Major defects need to be fixed. These items go on top of the list, which means you’ll take a hit in team productivity. If a team has a history of finishing 10 stories each week, an influx of bugs will pull the team off new development and deploy them on bug fixes, so the team will finish fewer stories that week. If this continues, you’ll see your team’s historical productivity drop to 8 stories a week—or 5—because of defects and technical debt.

Generally a Sev1—system outage—must be fixed immediately. Sev2’s and Sev3’s can wait for a dev cycle; Sev4’s will be put into the queue for future consideration.

Consider a playbooking product. A customer wants to have a running total shown on the checkbook register.
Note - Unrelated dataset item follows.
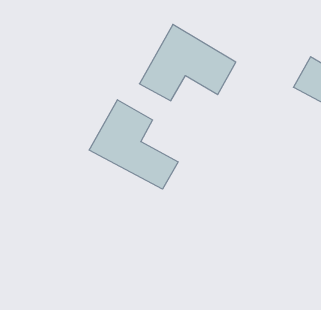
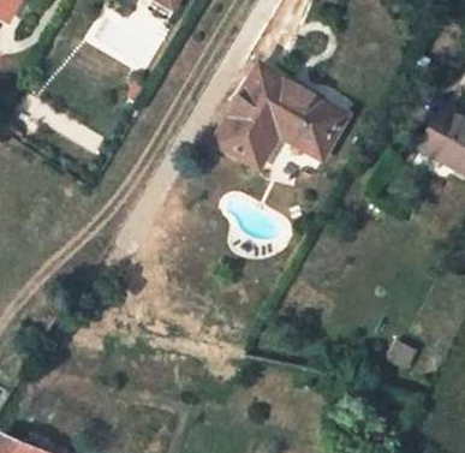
building: [89,100,178,189] -> none

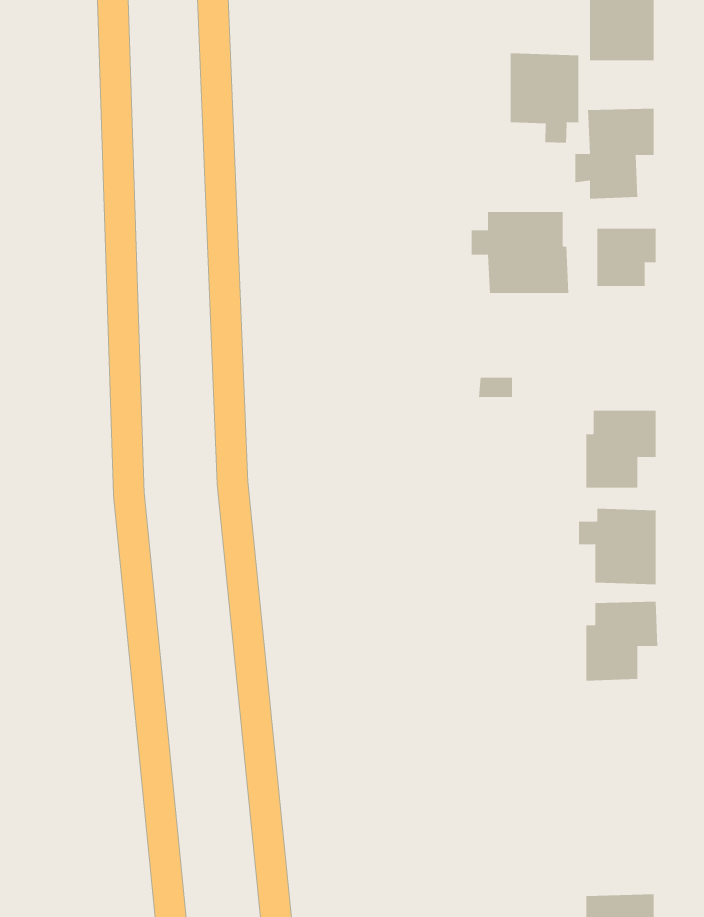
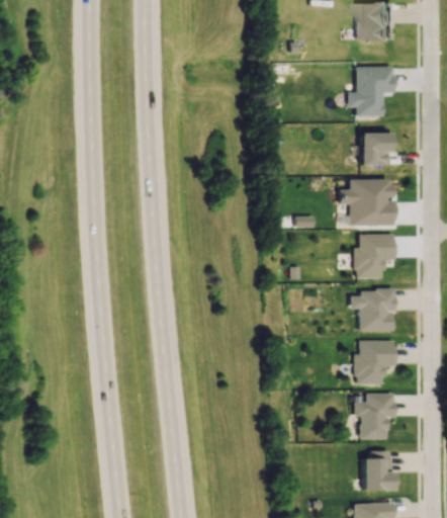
building: [510,52,579,144] -> none
building: [471,211,569,293] -> [340,179,394,225]
building: none -> [356,393,395,439]
building: none -> [363,450,392,491]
How would you rate this? It’s not a feature that is failing but a new request; therefore it’s a Sev4. Still, it’s a good idea so we’ll probably put it high up in our backlog but it’s not a showstopper.

Another example: a report doesn’t total correctly. Is that a Sev2 or a Sev3? In this case it depends on whether the report is critical or not. If it’s a critical daily report, then it’s a Sev2; if it’s a non-critical report than isn’t run often, it’s a Sev3.

Think of it another way. Do you need to stop development of new functionary to fix this? Does it affect your company operations? Does it affect the customer’s operations? Is it worth delaying the next release?

There will always be bugs. After all, your developers are human. They sometimes make mistakes. Our products are increasingly complex and it’s sometimes hard to see the impact a change might make elsewhere.

In the end, severity rating shouldn’t be a major weekly event. Use an objective system so the team is always focused on the most important work.